しばらく黙々と自分のパフェに集中し、再び彼女の方をちらりと見た俺は……、絶句した。
あいつ、既に小豆の部にとりかかっている! 氷菓の部にさえ、部分的にスプーンが届いているじゃないか。
迂闊だった。多分、一口ずつの量が俺の倍以上だったのだ。
負けるものか。
残りのアイスクリームを一気に飲み込んだ俺は――
「――んぐっ」
己の判断ミスを呪った。
こめかみをおさえ、口と手を止めた俺に嘲笑が浴びせられた。
「ふふーん。余裕で勝利ぃ」
「おのれ」
金属音のような幻聴を伴うこめかみの痛みに苛まれる俺の目の前で、彼女は氷菓の最後の一口をスプーンに乗せ、ゆっくりと口に入れた。

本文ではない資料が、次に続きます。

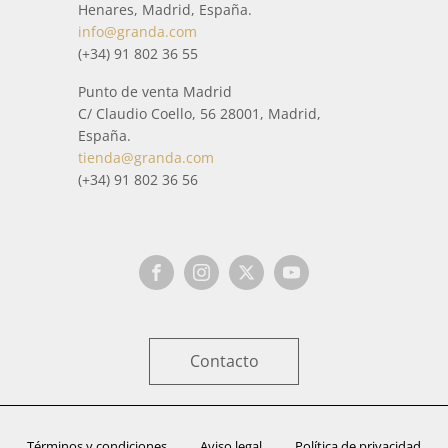
se trata con especial cuidado para que llegue a casa en
Henares, Madrid, España.
perfectas condiciones. Cuando está a punto de enviarse,
info@granda.com
antes del envío, se comprueba por medio de un estricto
(+34) 91 802 36 55
control de calidad, que todo está correctamente.
Punto de venta Madrid
C/ Claudio Coello, 56 28001, Madrid,
España.
tienda@granda.com
(+34) 91 802 36 56
Contacto
Términos y condiciones
Aviso legal
Política de privacidad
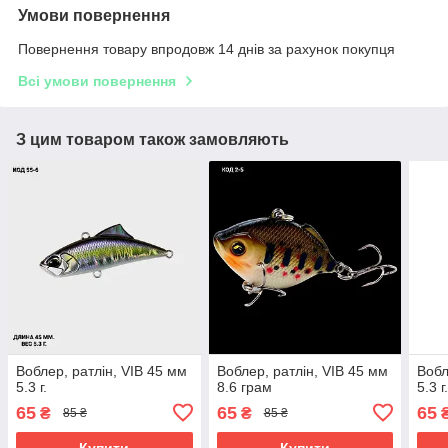
Умови повернення
Повернення товару впродовж 14 днів за рахунок покупця
Всі умови повернення
З цим товаром також замовляють
Воблер, ратлін, VIB 45 мм
Воблер, ратлін, VIB 45 мм
Вобл
5.3 г.
8.6 грам
5.3 г
65
65
65
₴
₴
85 ₴
85 ₴
Купити
Купити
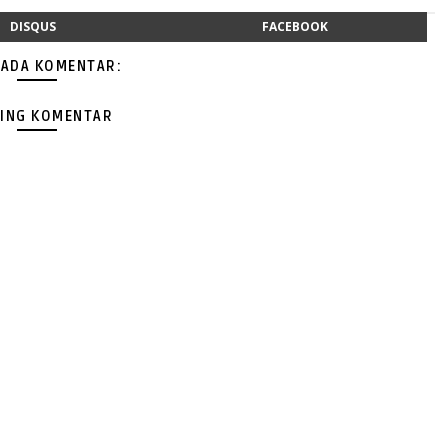
DISQUS
FACEBOOK
 ADA KOMENTAR:
ING KOMENTAR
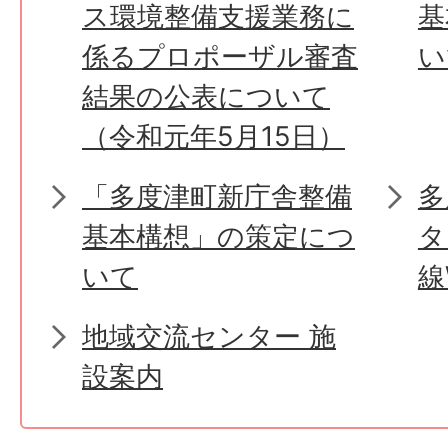
ス環境整備支援業務に
基
係るプロポーザル審査
い
結果の公表について
（令和元年5月15日）
「多度津町新庁舎整備
多
基本構想」の策定につ
タ
いて
線
地域交流センター 施
設案内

「参った。最初からおごるつもりだったから、払うのは構わないが……」
勝負に負けたのはやっぱり悔しい。これだけの体格差をもってしても、甘味の早食いはいまだに彼女に敵わないのか。
「あははは。本気で相手してくれるから嬉しいよっ」
「ああ、勝っても負けても正々堂々。勝負で手を抜く奴は男じゃないからな」
楽しげに笑う彼女につられ、いまだに痛むこめかみをおさえつつ、俺も口の端を吊り上げた。
* * *
「さて、本題だな。相談があるんだろ」
既にパフェのグラスは片付けられ、代わりに卓上には水の入った小さなグラスが二つ。
「うん。実はあたし……」
あー、やっぱり聞きたくねえな。こいつの口から俺以外の男の話題なんて。
「ふられちゃって」
「へ?」
予想外の一言。我ながら間抜けな声を出したものだ。
あっけにとられ、次いでじわじわと怒りがこみ上げてくる。誰だ、こんないい娘をふった奴は。それはそれで許せん。
「いないのよ、あたしと甘味巡りしてくれる人」
「……へ?」
さっきよりもさらに間抜けな声が漏れた。
「かんみ、めぐり……」
「そうなの。いないのよ、甘党。あたしのクラスには、ひとりも」
「はぁ」
「しかも、真剣に勝負までしてくれる人となると」
グラスの氷が溶け、澄んだ音をたてた。
「いないのよね、目の前にしか」
彼女の言葉に対してほとんど反射的に、俺は自分を指差した。
「うん! だから、これからもよろしくねっ」
いつの間にか夕立ちが去っていたようだ。
「お……、おう……っ」
店内に差し込む夕日がグラスに反射し、きらきらと輝いた。